▶ [What to do]: Copy out the lines below word for word, leaving the pictures out of your answer.

[Data extract]

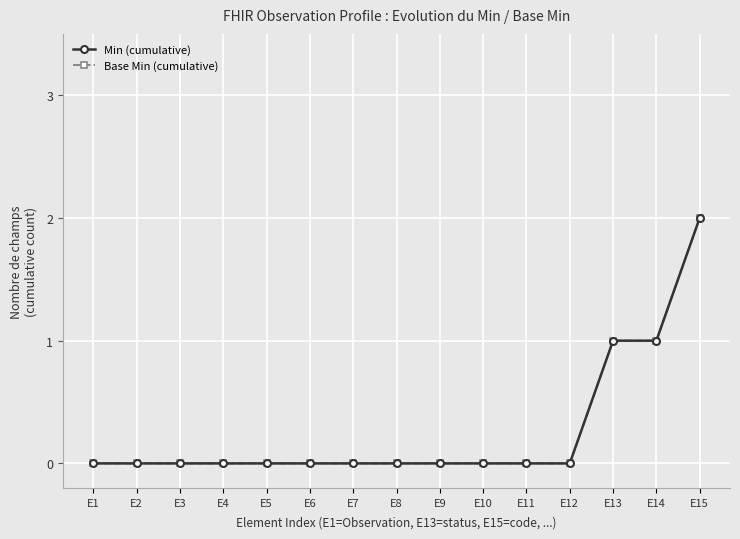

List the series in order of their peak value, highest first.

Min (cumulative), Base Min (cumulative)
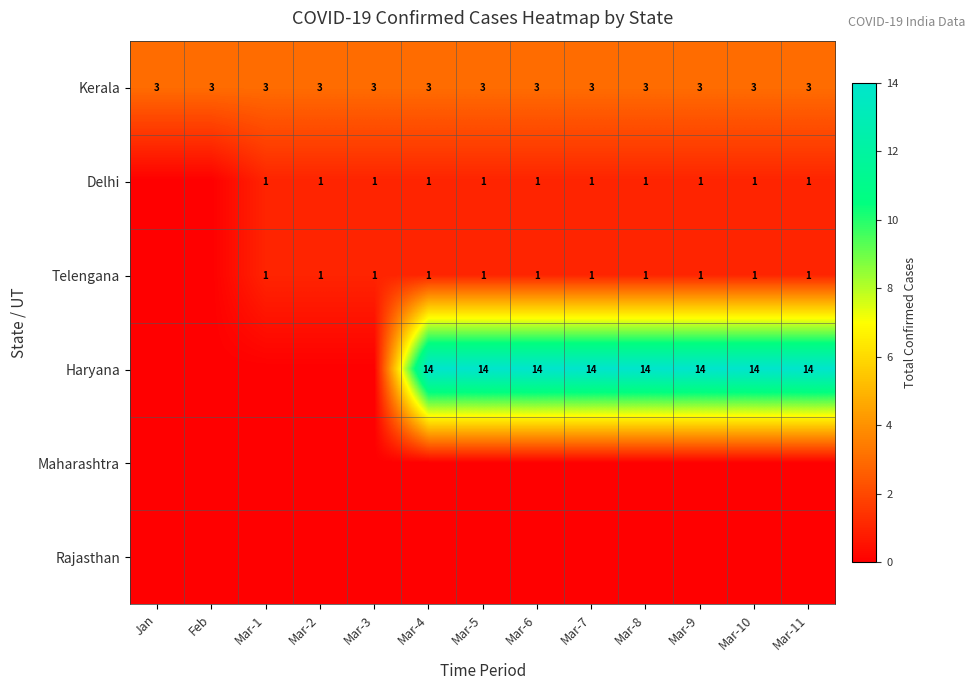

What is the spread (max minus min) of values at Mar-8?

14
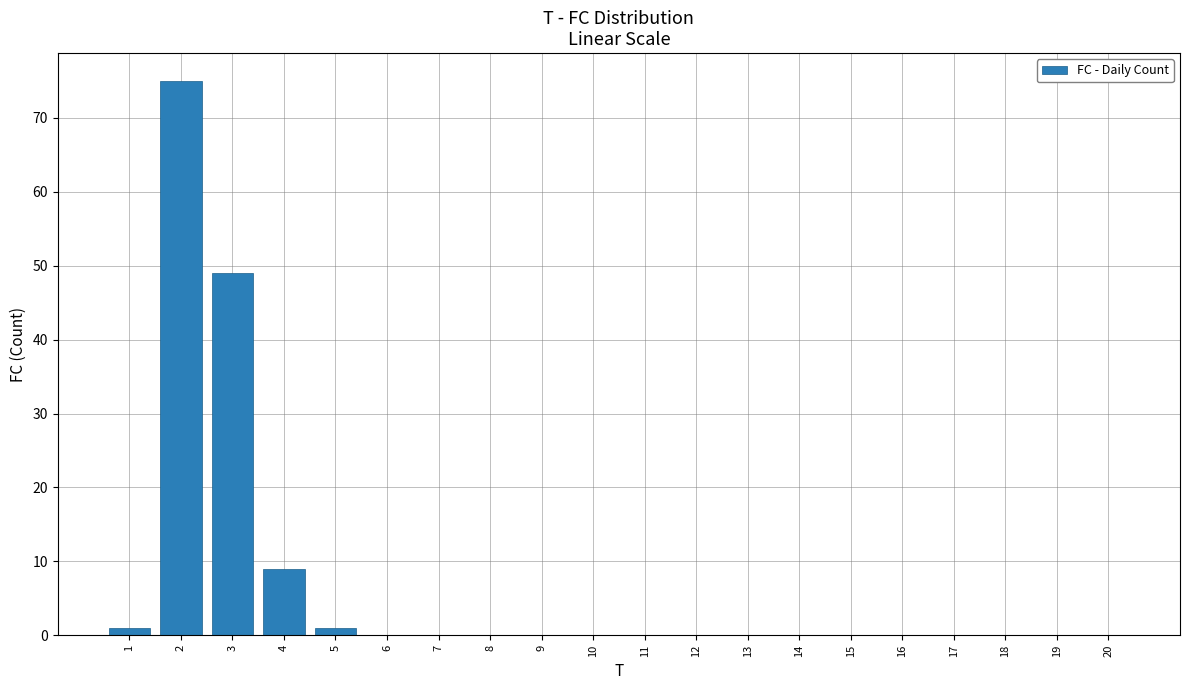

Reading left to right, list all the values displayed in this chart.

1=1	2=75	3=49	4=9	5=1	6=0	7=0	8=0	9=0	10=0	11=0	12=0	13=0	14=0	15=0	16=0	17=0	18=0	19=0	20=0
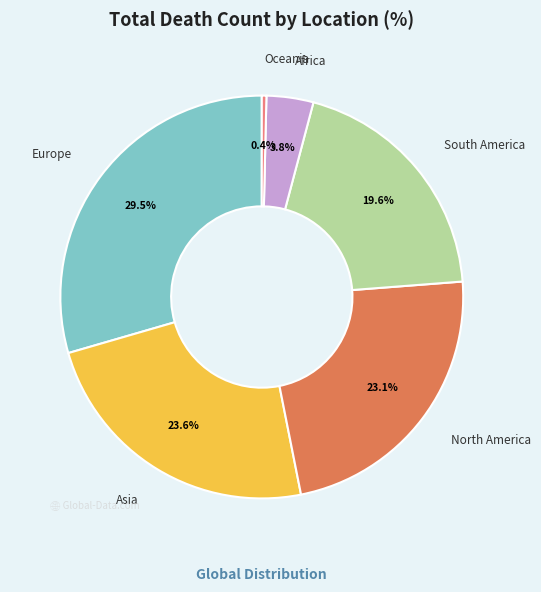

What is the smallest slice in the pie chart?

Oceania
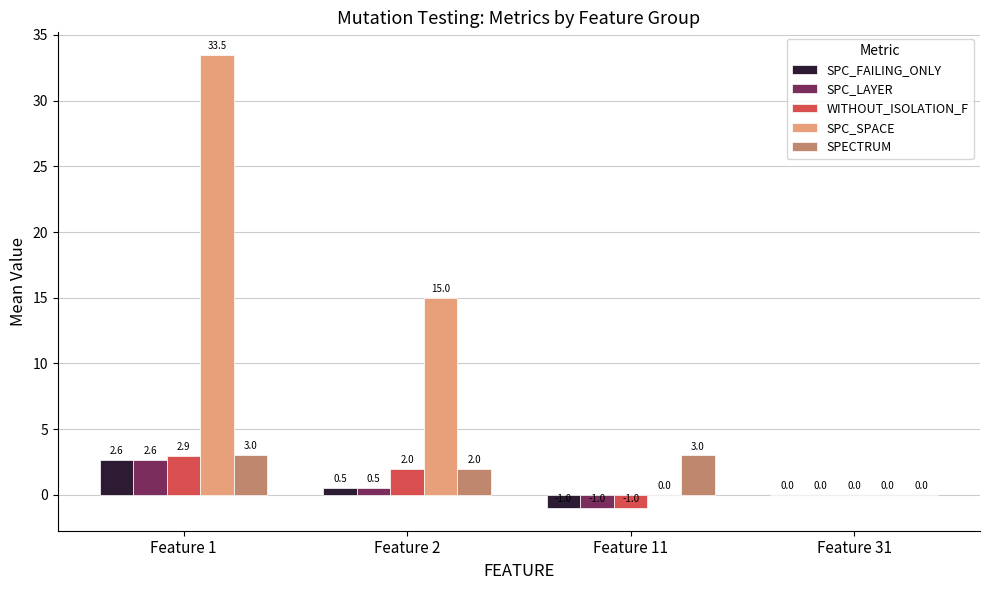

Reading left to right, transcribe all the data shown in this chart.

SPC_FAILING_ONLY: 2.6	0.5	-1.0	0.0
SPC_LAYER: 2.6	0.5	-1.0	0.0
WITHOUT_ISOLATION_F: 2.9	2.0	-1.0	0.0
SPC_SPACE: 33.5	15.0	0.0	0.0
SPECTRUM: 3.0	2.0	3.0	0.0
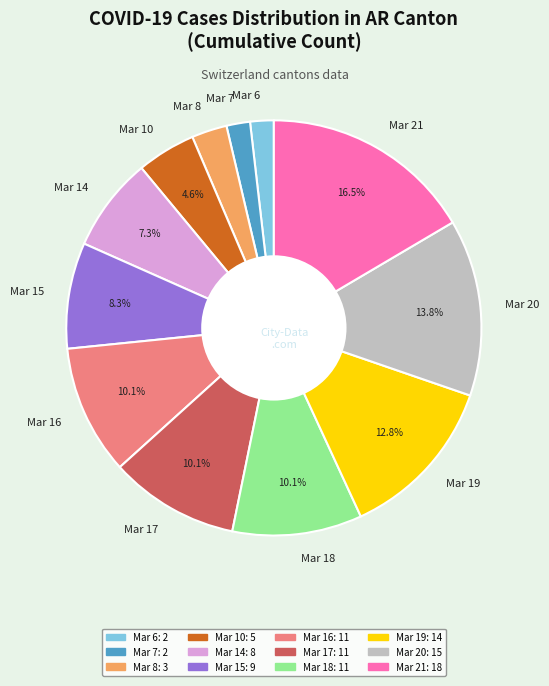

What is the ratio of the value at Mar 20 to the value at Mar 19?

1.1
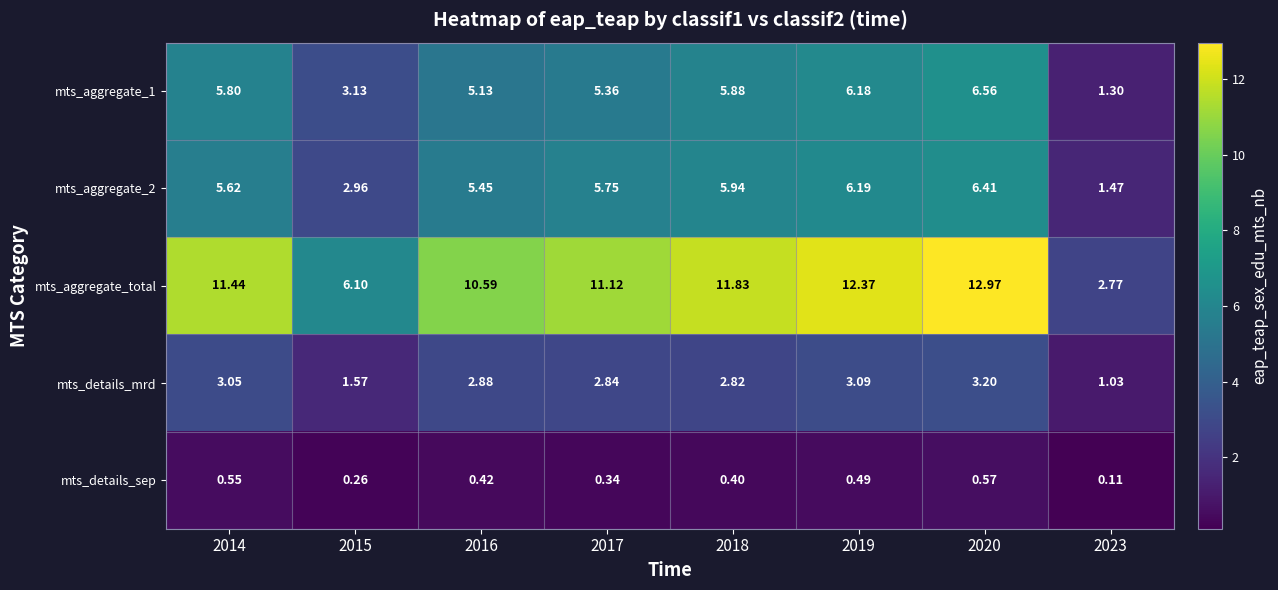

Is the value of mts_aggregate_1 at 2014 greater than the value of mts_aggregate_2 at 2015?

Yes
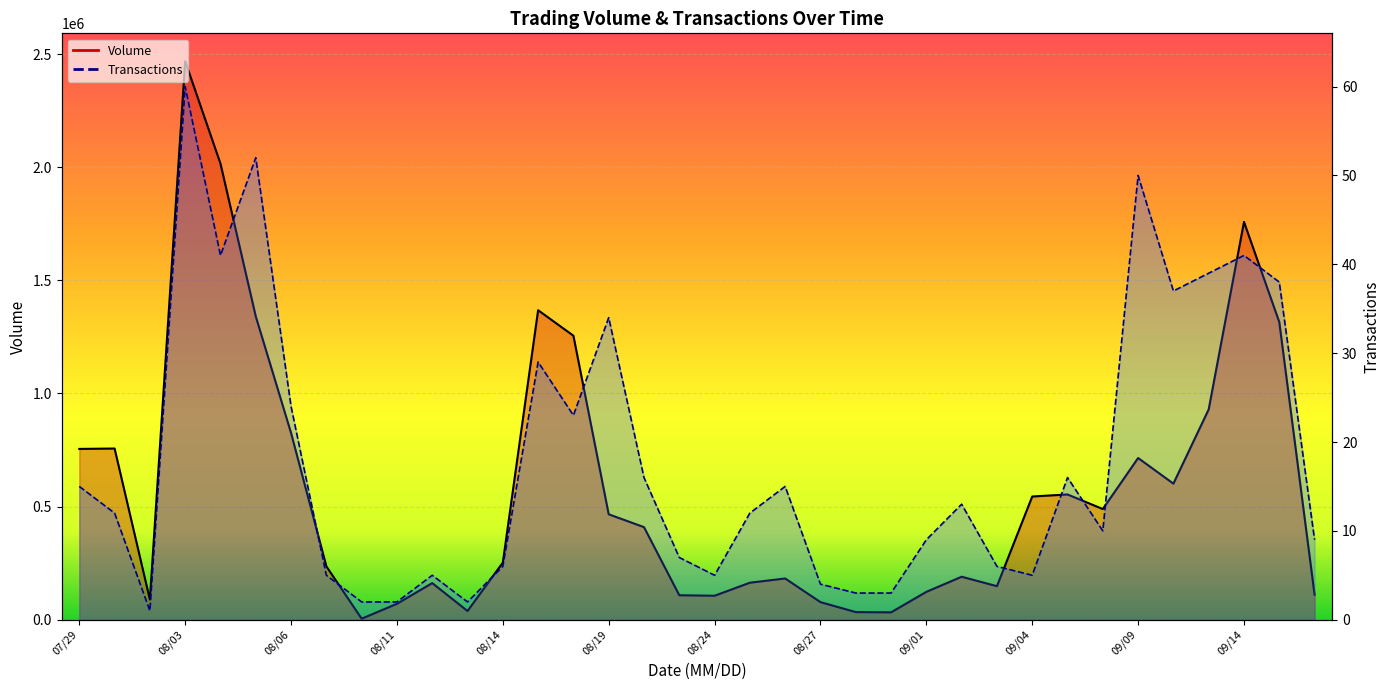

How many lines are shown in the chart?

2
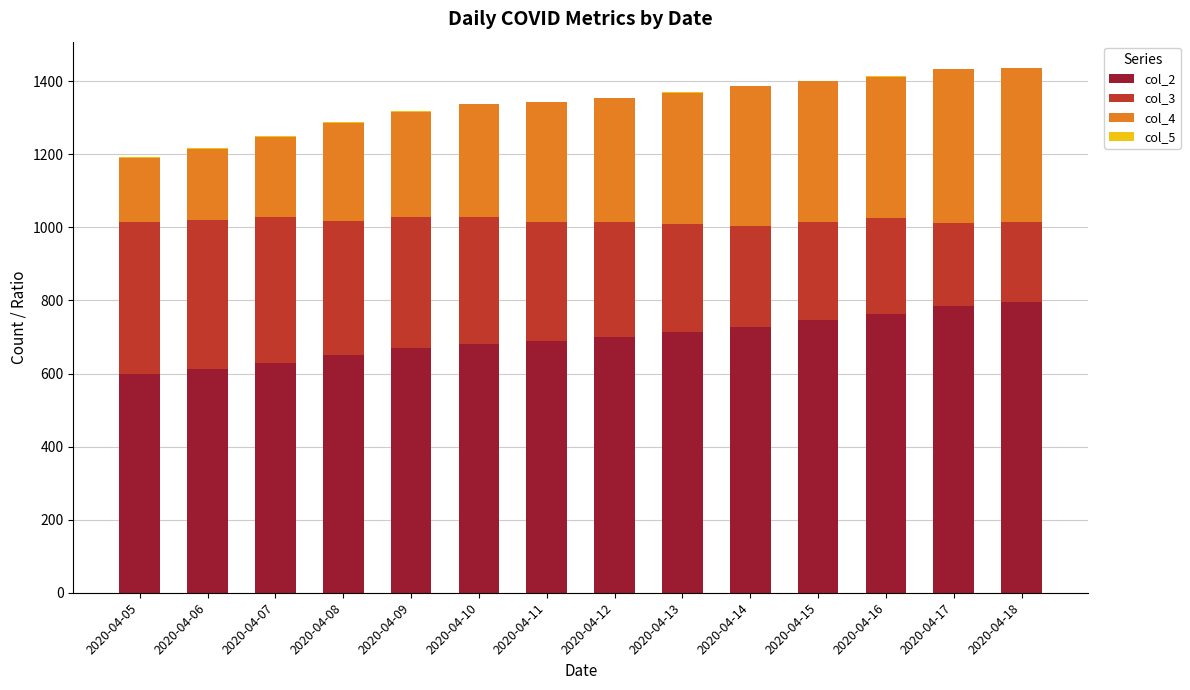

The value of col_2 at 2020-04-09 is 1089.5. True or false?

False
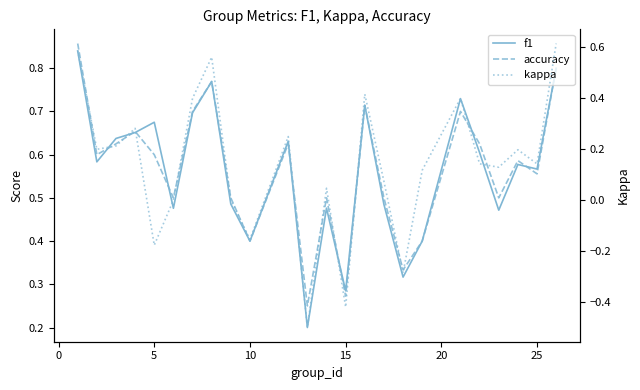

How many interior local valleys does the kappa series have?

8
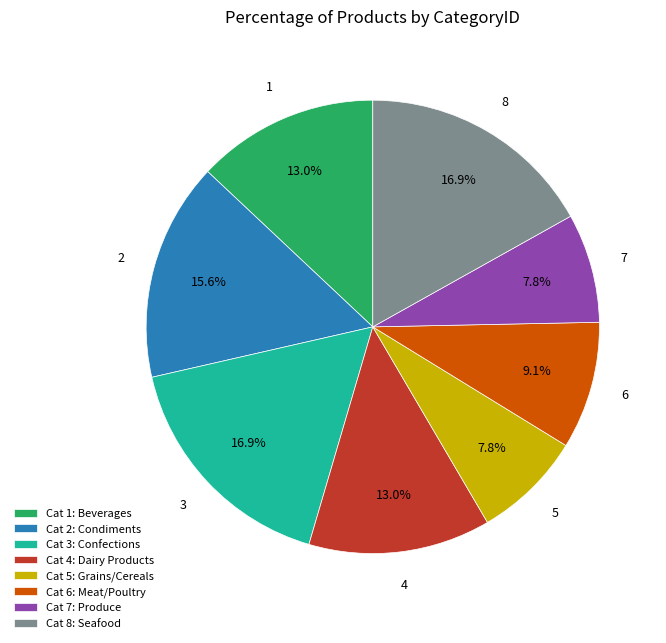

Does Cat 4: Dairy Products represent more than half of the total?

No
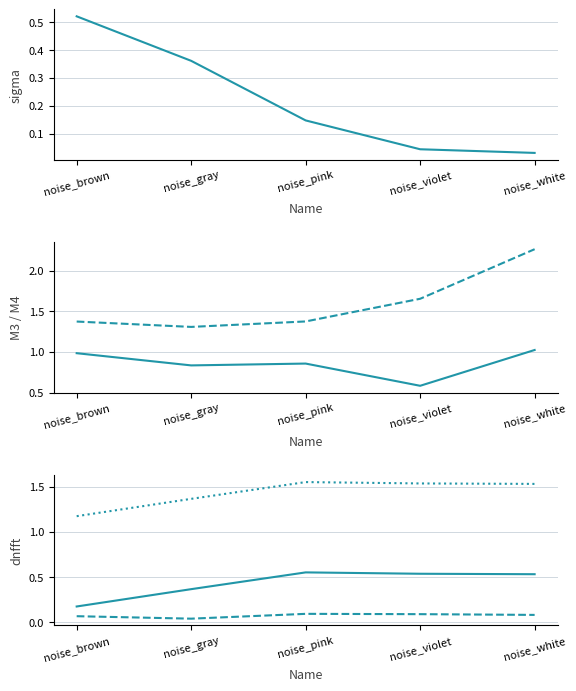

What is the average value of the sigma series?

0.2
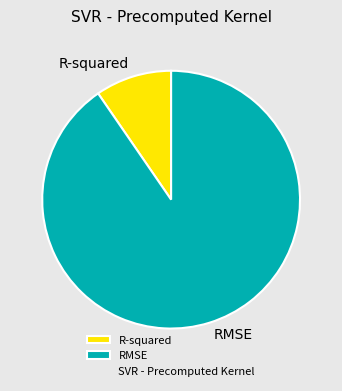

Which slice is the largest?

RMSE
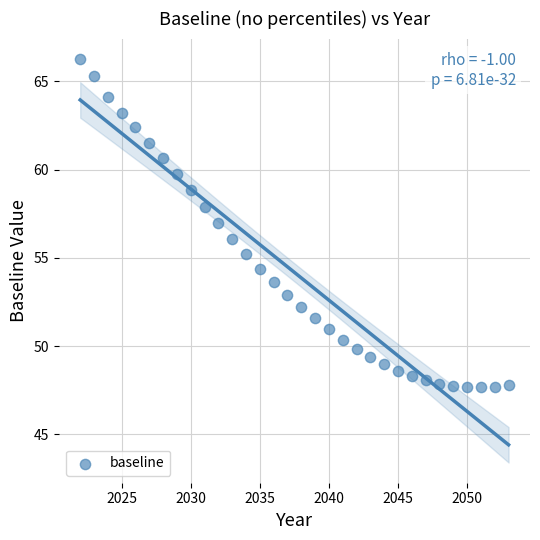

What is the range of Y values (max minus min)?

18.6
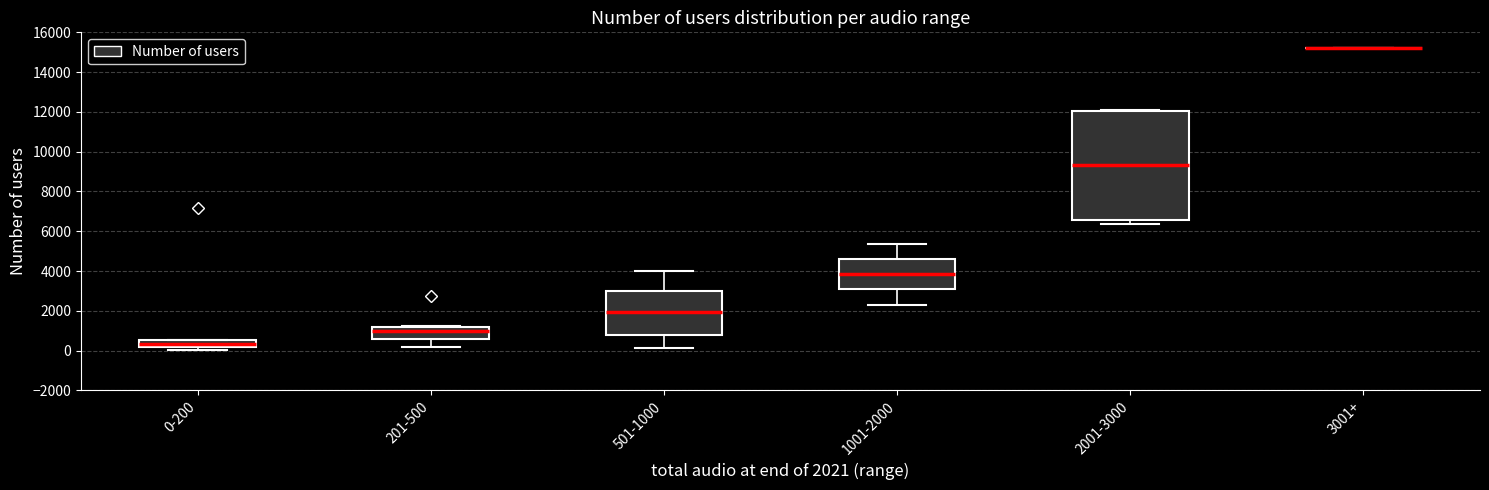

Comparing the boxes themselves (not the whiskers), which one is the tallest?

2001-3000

[/Data extract]

▶ [Result for this exercise]:
List the series in order of their peak value, highest first.

Min (cumulative), Base Min (cumulative)

What is the spread (max minus min) of values at Mar-8?

14

Reading left to right, list all the values displayed in this chart.

1=1	2=75	3=49	4=9	5=1	6=0	7=0	8=0	9=0	10=0	11=0	12=0	13=0	14=0	15=0	16=0	17=0	18=0	19=0	20=0

What is the smallest slice in the pie chart?

Oceania

Reading left to right, transcribe all the data shown in this chart.

SPC_FAILING_ONLY: 2.6	0.5	-1.0	0.0
SPC_LAYER: 2.6	0.5	-1.0	0.0
WITHOUT_ISOLATION_F: 2.9	2.0	-1.0	0.0
SPC_SPACE: 33.5	15.0	0.0	0.0
SPECTRUM: 3.0	2.0	3.0	0.0

What is the ratio of the value at Mar 20 to the value at Mar 19?

1.1

Is the value of mts_aggregate_1 at 2014 greater than the value of mts_aggregate_2 at 2015?

Yes

How many lines are shown in the chart?

2

The value of col_2 at 2020-04-09 is 1089.5. True or false?

False

How many interior local valleys does the kappa series have?

8

Does Cat 4: Dairy Products represent more than half of the total?

No

What is the average value of the sigma series?

0.2

Which slice is the largest?

RMSE

What is the range of Y values (max minus min)?

18.6

Comparing the boxes themselves (not the whiskers), which one is the tallest?

2001-3000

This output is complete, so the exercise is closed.